Hacker News new | ask | show | jobs
by adamkl 1581 days ago
It is possibly that you could get inconsistencies between systems, but you mitigate that with durable event streams (e.g. Kafka) and by ensuring that each data entity in your enterprise has a system of record that can be used to resolve conflicts.

This is really not that different than using ETL jobs to move data about, but taking a streaming approach vs a batch approach.

1 comments

> It is possibly that you could get inconsistencies between systems, but you mitigate that with durable event streams (e.g. Kafka) and by ensuring that each data entity in your enterprise has a system of record that can be used to resolve conflicts.

The event stream layer isn't where the sync problems have arised in the systems I've worked on. It's the "commit transactionally both to your database and the event stream" part. Not a lot of systems are built to be ready to roll back the database change if the event publish fails. Or to be able to handle duplicate events if you error the other way.

So always write to a transactional queue first and then write to the database by reading sequentially from the queue?
That would work. The internal consistency will be at least once and you do de-duplication to handle message reliability through the database then. In other words, you need to uniquely identify each message to ensure idempotency since you will have duplicate writes of the same message to the database.

Just need to make sure to not mess up causal ordering between events because of out of order retries, if such things are important for your application.

Reading sequentially can be hard here, especially depending on throughput and how well you can or can't shard (e.g. how wide is the radius of possible side effects).

E.g. what if one event is something like "credit here, debit there" - you need to process it sequentially for both sides!

I guess if the concern is around atomically committing to the DB and event stream at the same time, you could hang the event stream off the DB using change-data-capture to populate the events.

Ultimately, whenever you are pushing data between systems you can end up with inconsistencies which why it’s important to clearly define systems of record.

That's basically what the database would do anyway, so generally, yes (e.g. even with a RDBMS it's internally got some sort of write log, in most cases). That's gonna help a lot!

It doesn't give you any guarantees about "at a given time" consistency, though. Maybe your queue or your event processor got backed up. So how real-time do you need both sides?

These are, of course, problems that people have solved to varying level of satisfaction for most use cases! But I've seen systems built by people who saw the blog post about "have both!" and then didn't think about all these cases and then... it gets messy.

Would it make sense to always write to a transactional queue first and then write to the database by reading sequentially from the queue?
If something is relying on the data in the queue to trigger a request to a service using the DB, the requestee may not have the full data yet.
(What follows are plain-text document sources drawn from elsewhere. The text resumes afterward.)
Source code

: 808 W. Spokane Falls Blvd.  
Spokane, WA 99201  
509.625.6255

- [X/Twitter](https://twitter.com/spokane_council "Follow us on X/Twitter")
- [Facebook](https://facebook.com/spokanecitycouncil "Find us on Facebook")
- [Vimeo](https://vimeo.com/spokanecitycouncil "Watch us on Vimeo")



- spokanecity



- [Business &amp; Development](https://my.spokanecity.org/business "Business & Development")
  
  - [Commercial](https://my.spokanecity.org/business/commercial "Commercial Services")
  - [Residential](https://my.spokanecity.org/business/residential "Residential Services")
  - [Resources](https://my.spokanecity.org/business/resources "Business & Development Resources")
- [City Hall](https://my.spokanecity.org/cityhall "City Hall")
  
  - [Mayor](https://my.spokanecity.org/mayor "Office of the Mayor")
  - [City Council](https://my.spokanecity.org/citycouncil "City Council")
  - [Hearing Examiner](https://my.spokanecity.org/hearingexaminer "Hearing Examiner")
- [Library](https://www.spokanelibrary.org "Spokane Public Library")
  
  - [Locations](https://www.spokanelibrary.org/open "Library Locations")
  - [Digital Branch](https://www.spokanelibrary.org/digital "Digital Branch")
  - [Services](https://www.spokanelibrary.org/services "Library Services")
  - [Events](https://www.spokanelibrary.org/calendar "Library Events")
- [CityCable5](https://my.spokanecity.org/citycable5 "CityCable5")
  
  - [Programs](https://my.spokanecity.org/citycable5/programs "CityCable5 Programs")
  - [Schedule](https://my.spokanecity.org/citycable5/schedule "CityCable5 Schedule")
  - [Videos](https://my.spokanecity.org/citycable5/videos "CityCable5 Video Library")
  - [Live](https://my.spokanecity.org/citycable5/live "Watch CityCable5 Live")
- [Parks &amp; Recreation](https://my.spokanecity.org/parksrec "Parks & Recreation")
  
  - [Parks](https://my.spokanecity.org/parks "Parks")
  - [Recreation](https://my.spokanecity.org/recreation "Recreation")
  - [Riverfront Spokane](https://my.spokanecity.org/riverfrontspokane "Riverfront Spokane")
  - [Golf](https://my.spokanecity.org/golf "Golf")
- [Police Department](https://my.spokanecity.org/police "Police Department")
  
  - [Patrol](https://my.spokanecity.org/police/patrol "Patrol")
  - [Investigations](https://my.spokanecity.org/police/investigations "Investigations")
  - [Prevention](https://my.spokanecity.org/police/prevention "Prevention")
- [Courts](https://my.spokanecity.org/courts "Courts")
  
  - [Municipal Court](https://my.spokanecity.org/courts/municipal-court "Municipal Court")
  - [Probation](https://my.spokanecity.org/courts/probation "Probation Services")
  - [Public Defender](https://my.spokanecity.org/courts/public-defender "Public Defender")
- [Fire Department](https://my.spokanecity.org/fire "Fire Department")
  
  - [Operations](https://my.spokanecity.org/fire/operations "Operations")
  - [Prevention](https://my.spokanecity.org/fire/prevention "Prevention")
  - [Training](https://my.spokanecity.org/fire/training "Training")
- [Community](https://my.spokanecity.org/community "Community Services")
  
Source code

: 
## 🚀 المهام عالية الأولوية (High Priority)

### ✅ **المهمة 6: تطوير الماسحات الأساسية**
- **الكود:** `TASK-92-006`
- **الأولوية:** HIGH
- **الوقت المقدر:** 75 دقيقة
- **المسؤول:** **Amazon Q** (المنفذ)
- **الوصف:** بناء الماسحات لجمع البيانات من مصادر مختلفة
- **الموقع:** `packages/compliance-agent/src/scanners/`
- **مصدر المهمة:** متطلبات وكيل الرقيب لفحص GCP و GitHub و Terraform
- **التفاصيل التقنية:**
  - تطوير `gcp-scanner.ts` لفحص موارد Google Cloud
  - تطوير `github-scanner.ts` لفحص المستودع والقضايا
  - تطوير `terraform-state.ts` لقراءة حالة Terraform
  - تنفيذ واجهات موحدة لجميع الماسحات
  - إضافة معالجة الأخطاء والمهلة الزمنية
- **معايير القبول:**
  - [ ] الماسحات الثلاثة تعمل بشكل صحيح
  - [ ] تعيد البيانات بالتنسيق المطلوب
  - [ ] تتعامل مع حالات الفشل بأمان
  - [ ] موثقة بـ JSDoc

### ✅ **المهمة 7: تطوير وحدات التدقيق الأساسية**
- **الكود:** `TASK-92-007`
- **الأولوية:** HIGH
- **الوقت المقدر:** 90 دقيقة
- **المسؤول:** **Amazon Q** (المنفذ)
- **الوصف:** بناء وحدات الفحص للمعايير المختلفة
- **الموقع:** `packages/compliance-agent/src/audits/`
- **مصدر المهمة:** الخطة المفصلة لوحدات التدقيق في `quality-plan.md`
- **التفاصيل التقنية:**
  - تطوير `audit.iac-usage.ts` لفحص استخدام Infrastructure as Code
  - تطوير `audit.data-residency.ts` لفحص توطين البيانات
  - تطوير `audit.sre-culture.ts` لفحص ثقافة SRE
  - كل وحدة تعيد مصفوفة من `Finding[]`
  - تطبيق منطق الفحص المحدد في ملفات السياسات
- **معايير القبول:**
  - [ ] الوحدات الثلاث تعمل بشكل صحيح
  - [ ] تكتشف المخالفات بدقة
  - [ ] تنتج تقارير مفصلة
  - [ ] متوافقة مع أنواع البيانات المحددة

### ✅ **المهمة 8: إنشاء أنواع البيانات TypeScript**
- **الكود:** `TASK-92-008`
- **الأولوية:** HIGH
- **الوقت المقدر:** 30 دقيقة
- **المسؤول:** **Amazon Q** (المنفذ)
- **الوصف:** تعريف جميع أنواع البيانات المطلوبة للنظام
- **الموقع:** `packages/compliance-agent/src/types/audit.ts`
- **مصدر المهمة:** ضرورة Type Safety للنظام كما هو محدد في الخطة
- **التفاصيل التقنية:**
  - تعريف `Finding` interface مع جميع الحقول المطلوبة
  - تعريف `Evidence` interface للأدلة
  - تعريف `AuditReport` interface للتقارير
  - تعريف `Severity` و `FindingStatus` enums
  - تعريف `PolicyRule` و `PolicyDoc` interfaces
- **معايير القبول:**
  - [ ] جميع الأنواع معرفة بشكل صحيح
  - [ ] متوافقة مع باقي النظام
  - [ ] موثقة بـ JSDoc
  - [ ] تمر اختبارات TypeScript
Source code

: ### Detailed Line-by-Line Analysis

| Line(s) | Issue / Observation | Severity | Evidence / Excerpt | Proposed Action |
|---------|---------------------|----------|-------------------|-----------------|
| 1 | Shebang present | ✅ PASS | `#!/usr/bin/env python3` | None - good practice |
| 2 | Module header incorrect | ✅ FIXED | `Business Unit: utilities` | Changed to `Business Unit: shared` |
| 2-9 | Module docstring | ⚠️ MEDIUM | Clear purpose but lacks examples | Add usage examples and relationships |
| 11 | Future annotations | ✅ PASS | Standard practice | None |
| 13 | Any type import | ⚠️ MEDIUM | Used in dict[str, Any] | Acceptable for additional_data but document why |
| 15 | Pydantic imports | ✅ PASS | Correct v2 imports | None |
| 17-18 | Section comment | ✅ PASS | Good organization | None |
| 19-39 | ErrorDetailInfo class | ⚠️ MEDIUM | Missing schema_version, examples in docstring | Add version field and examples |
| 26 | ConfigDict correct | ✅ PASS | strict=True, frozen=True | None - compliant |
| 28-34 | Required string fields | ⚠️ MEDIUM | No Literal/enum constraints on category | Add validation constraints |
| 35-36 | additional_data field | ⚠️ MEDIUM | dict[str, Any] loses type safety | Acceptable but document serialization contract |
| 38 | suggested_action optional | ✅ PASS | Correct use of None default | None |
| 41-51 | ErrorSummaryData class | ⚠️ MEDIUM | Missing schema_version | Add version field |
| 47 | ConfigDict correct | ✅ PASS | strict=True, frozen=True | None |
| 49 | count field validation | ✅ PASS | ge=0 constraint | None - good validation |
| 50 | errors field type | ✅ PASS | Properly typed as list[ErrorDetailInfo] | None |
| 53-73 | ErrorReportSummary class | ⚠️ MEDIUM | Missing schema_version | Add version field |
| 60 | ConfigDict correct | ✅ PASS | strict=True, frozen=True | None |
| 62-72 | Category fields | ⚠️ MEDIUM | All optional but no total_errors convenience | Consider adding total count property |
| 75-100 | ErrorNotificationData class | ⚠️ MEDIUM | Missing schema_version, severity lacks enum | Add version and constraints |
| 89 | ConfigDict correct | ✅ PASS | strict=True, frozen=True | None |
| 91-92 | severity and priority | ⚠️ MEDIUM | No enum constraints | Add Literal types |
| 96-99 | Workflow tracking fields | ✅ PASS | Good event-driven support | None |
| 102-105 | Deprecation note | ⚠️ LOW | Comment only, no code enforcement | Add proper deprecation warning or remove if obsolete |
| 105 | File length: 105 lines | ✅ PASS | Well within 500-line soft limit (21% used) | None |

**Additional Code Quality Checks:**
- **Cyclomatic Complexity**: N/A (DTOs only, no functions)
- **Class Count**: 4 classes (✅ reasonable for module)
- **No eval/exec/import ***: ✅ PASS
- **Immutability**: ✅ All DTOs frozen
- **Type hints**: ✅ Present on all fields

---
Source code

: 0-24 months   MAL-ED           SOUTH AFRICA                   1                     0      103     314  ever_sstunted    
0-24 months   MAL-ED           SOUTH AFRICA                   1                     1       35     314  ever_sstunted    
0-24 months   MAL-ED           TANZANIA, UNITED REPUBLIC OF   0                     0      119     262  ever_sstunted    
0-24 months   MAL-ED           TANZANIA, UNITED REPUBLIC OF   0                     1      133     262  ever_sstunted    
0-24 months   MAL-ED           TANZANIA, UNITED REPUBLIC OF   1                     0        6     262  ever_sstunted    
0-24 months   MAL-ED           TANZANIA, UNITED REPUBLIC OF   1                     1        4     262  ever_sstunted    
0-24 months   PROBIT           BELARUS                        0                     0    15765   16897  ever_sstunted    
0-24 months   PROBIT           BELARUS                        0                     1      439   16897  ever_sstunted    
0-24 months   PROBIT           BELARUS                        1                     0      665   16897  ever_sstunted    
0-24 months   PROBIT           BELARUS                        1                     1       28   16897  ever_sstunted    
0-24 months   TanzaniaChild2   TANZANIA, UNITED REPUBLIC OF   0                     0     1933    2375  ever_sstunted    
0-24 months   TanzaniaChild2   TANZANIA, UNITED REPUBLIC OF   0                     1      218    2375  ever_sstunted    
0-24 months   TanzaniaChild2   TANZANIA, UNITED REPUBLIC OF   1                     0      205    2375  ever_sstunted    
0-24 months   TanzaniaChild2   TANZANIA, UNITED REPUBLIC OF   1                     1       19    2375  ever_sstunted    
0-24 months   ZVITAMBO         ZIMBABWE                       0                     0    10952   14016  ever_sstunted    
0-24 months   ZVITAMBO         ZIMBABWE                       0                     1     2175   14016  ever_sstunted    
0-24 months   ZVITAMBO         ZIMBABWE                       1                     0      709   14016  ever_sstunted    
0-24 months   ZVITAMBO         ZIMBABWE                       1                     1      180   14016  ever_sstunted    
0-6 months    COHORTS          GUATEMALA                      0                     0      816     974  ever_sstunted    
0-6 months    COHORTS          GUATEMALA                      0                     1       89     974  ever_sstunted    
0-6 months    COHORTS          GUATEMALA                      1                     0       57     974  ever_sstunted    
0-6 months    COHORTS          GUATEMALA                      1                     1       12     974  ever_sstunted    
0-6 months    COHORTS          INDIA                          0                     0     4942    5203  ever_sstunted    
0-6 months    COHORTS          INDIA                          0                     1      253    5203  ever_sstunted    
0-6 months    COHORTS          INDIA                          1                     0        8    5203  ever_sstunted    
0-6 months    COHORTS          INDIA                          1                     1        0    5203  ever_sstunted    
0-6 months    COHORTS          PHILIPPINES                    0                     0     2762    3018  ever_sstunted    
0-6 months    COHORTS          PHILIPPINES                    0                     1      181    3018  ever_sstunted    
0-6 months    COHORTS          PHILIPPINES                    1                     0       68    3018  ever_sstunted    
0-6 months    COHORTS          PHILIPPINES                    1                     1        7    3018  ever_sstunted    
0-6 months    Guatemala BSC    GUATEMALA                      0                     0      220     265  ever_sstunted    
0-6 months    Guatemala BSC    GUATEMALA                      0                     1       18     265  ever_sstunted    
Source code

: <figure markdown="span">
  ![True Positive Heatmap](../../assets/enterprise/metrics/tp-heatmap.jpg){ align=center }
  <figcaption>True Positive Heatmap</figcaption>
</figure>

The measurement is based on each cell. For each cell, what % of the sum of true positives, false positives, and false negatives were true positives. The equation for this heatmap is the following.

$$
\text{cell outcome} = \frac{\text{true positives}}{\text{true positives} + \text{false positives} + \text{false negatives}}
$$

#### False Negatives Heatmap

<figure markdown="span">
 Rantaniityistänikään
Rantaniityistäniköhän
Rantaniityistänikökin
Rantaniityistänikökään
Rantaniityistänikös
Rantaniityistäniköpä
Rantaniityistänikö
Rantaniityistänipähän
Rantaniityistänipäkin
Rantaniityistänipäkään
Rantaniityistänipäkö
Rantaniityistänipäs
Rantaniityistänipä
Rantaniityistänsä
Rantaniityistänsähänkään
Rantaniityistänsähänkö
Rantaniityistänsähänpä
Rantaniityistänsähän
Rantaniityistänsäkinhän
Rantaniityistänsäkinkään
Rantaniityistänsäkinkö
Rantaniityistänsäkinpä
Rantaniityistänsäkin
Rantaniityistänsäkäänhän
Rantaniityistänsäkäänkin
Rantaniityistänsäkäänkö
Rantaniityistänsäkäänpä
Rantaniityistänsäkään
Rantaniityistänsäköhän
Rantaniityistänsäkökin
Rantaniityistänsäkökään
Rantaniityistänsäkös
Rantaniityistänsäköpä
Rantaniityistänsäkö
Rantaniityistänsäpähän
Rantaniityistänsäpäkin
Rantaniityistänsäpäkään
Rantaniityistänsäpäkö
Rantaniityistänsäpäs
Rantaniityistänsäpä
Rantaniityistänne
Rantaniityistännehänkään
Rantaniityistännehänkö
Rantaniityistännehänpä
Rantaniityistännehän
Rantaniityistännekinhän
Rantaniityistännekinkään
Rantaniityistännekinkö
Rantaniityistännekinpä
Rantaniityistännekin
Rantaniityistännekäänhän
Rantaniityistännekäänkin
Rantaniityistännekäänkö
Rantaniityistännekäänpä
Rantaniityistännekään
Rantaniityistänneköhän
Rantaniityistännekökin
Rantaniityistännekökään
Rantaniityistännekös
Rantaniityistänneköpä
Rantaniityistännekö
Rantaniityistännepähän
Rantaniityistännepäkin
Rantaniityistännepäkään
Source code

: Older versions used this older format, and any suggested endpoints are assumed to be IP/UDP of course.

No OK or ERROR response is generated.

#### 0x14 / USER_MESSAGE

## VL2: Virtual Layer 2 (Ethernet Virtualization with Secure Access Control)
The pattern I usually see is wiring this the other way - use an initial event as the trigger to write to the DB, while also streaming the DB's binlog or equivalent back as events. Now the risk is that another service gets a "too fresh" view but this is usually less harmful than a stale view. Things listening to the binlog events need to process them idempotently, but this is usually not a major complication since most queue designs will require you to be prepared for that anyway.